(Document segment)
****************************************

Saturday, August 9, 2008

Community groundnuts...



Last year was my first year living in Atlanta. I had an amazing experience on the campus of ACC and I look forward to returning there again very shortly, while perhaps seeing you.

One of the core values of the college is community. A major theme throughout the previous year was "Finding your place in a transforming community." The premise is that:
1. We have been designed and called by Christ to be living in community.
2. That community should always be growing, developing, and transforming more into the image of Christ.
3. When those two things happen, there will be personal growth as well as communal growth in the emotional, social, and spiritual realms.
More could be added to that list, but that is the general idea, or at least my interpretation of it.

So throughout this past year, the concept of community has been a focal point of my life as a person and as a student. I have come to believe that every human being has an innate longing for a sense of community; the feeling that they belong somewhere and that there is a role for them to play.

I went to Kenya with a lot of unanticipated ignorance about the people. Thankfully, much of my ignorance about Kenya, really Africa in general, was dispelled by my experiences. In hindsight, I went to Kenya ignorant of the community that I would find there. Essentially I did not expect to find community among poverty. How I was wrong...

The people of Kenya, the people of Nairobi, the people of Mathare, the people of Huruma, the people of Kosovo, the people of Bondeni, the people of Kibara, the people of Eastleigh... they are living and breathing in community. Perhaps I saw so much of Christ this summer because I saw so much of His community fulfilling what it was intended to do. I witnessed communities feeding the hungry, sheltering the homeless, and providing for the poor, though they themselves had very little.

****************************************

(Instructions to follow) Repeat the stretch of the blog post on community from "More could be" through "them to play.", word for word.

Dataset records
****************************************

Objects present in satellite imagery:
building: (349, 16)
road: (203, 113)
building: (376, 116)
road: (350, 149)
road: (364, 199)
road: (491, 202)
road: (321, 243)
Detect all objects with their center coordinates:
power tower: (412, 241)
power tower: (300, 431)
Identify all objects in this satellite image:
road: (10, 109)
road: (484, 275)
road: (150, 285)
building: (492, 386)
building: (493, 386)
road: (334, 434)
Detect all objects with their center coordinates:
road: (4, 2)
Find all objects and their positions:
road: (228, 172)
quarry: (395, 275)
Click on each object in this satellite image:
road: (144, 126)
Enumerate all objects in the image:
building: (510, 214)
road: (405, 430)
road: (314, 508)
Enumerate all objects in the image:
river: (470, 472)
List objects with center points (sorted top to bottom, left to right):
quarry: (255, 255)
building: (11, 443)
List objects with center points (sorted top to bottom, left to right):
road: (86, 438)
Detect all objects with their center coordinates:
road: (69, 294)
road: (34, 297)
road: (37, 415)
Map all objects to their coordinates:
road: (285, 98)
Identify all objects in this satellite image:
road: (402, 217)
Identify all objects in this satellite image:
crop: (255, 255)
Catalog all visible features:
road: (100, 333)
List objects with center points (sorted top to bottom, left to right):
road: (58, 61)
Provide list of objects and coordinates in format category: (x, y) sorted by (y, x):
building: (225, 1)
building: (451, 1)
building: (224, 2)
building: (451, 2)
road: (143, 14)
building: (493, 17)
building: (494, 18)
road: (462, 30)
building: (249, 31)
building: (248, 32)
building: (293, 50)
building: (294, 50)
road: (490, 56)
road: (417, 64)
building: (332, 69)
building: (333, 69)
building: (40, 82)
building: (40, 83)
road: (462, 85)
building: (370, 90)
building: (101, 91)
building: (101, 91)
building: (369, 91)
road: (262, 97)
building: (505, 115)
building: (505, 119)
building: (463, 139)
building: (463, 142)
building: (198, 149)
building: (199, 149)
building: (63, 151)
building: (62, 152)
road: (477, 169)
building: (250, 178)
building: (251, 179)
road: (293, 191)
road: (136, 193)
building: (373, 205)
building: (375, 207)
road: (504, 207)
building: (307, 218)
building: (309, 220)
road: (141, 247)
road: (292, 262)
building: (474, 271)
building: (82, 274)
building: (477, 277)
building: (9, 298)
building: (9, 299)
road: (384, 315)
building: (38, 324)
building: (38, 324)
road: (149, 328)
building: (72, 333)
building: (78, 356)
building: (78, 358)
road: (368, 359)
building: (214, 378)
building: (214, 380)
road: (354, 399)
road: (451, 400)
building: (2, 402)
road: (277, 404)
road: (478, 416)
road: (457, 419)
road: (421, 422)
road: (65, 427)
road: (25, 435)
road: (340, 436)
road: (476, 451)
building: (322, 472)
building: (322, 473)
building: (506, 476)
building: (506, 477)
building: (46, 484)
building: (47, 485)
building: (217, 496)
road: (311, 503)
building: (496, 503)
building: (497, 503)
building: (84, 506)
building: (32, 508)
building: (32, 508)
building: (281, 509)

****************************************

(Right answer)
More could be added to that list, but that is the general idea, or at least my interpretation of it.

So throughout this past year, the concept of community has been a focal point of my life as a person and as a student. I have come to believe that every human being has an innate longing for a sense of community; the feeling that they belong somewhere and that there is a role for them to play.